Spiked GBS: A unified, open platform for single marker genotyping and whole-genome profiling

Authors: RIFE, TREVOR - Kansas State University; WU, SHUANGYE - Kansas State University; Bowden, Robert; POLAND, JESSE - Kansas State University

Submitted to: BMC Genomics
Publication Type: Peer Reviewed Journal
Publication Acceptance Date: 2/25/2015
Publication Date: 3/28/2015
Publication URL: http://www.biomedcentral.com/content/pdf/s12864-015-1404-9.pdf
Citation: Rife, T.W., Wu, S., Bowden, R.L., Poland, J.A. 2015. Spiked GBS: A unified, open platform for single marker genotyping and whole-genome profiling. Biomed Central (BMC) Genomics. 16:248. DOI:10.1186/s12864-015-1404-9.

Interpretive Summary: In plant breeding, there are two primary applications for DNA markers in selection: 1) selection of known genes using a single marker assay (known as marker-assisted selection); and 2) whole-genome profiling and prediction (known as genomic selection). Typically, marker platforms have addressed only one of these objectives. We have developed a new method called spiked genotyping-by-sequencing (sGBS), which combines targeted gene sequencing with whole-genome scanning. In breeding applications, the sGBS approach will allow breeders to obtain a whole-genome profile of important individuals while simultaneously targeting specific genes that are important. This should lead to greater speed and efficiency of selection strategies.
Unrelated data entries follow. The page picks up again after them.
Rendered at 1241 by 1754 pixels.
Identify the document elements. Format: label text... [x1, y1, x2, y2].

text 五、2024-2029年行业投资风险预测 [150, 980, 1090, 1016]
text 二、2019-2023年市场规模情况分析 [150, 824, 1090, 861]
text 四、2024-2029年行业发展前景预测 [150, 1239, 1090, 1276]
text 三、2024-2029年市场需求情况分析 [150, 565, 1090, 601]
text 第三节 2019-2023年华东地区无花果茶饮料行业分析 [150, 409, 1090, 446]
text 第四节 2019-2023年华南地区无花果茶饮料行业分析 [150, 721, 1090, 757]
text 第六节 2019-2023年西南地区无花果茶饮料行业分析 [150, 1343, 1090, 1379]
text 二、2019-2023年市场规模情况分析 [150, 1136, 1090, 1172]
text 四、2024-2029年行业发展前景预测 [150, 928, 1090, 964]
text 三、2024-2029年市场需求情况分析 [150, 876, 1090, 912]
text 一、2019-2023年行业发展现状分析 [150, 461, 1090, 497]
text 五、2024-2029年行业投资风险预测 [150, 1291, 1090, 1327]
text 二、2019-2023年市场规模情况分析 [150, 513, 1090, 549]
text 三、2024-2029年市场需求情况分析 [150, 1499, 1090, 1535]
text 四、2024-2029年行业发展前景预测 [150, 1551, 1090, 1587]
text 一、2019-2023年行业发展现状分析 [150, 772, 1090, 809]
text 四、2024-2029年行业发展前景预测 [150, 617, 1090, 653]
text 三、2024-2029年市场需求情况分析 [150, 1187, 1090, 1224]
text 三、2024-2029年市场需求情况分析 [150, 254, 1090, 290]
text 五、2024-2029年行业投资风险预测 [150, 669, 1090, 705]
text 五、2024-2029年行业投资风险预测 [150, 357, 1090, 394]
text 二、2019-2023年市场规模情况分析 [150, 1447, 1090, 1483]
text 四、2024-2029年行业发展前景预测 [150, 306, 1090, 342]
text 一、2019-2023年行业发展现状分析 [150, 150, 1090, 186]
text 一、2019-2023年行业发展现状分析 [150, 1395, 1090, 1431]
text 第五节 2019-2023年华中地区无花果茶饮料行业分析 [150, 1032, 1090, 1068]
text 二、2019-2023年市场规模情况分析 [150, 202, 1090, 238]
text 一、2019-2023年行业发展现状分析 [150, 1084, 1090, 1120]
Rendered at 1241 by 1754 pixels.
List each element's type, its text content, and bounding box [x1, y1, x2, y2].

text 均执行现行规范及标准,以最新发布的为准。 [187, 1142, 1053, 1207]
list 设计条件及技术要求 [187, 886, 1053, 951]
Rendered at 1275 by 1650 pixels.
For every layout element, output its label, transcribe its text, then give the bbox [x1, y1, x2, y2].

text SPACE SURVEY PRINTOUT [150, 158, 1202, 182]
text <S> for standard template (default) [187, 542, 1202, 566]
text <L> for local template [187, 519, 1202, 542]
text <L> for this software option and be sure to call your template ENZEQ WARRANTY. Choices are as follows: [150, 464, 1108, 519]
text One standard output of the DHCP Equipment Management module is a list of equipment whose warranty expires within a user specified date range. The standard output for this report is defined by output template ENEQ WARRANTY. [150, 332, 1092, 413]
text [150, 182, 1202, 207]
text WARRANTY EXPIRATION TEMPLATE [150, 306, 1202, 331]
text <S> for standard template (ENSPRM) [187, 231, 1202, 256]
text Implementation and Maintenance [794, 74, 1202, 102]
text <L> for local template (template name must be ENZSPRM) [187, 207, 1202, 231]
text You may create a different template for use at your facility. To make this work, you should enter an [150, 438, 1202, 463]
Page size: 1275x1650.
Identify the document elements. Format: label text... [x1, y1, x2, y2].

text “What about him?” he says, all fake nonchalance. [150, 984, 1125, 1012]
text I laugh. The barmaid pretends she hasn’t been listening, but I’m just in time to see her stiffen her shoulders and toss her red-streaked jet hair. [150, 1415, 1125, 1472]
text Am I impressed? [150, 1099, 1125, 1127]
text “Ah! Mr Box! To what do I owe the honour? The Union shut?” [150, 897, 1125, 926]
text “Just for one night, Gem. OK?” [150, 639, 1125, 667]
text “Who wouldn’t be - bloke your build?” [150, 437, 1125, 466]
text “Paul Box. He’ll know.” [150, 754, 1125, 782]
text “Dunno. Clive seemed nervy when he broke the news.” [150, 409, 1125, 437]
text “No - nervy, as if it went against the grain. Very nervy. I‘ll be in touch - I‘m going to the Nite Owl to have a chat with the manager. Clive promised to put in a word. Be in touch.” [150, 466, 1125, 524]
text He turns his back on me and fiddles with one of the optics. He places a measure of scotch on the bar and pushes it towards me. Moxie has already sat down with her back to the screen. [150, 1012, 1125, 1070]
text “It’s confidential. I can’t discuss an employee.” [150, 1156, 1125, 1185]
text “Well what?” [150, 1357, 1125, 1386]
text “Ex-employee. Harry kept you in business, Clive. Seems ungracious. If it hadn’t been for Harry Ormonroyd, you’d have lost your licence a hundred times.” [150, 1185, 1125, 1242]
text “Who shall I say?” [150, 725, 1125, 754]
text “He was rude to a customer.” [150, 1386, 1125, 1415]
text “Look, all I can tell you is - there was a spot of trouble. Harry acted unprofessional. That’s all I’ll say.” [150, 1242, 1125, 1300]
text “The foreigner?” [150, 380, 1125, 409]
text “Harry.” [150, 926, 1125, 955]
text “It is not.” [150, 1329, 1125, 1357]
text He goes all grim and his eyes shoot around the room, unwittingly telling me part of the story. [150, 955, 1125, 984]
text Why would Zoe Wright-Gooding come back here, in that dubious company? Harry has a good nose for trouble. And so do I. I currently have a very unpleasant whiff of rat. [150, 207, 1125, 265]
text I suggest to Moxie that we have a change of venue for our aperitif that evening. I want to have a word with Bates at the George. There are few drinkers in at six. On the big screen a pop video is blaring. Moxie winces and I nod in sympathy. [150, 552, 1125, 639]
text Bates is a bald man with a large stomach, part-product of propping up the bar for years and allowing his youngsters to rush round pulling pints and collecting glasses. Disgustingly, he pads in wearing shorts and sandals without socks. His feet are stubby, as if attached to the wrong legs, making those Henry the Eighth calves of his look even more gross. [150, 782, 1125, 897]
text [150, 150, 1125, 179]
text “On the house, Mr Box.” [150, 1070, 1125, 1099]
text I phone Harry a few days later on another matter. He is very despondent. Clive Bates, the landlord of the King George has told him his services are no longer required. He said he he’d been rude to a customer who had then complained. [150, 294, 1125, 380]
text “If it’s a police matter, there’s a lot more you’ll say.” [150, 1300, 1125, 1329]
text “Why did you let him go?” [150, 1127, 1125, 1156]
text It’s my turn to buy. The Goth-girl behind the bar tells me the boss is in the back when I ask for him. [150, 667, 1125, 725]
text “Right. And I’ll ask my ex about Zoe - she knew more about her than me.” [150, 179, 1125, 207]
Technical Abstract: In plant breeding, there are two primary applications for DNA markers in selection: 1) selection of known genes using a single marker assay (marker-assisted selection; MAS); and 2) whole-genome profiling and prediction (genomic selection; GS). Typically, marker platforms have addressed only one of these objectives. We have developed spiked genotyping-by-sequencing (sGBS), which combines targeted amplicon sequencing with reduced representation genotyping-by-sequencing. To minimize the cost of targeted assays, we utilize a small percent of available sequencing capacity available in runs of GBS libraries to “spike” amplified targets of a priori alleles tagged with a different set of unique barcodes. This open platform enables simultaneous assessment of multiple, single-target loci and whole-genome profiling while allowing different sets of samples to be evaluated on the two-marker system. Here, we report the application of sGBS on a winter wheat panel that was screened for converted KASP markers and newly-designed markers targeting known polymorphisms in the leaf rust resistance gene Lr34. The flexibility and low-cost of sGBS will enable a range of applications across genetics research. Specifically in breeding applications, the sGBS approach will allow breeders to obtain a whole-genome profile of important individuals while simultaneously targeting specific genes for a range of selection strategies across the breeding program.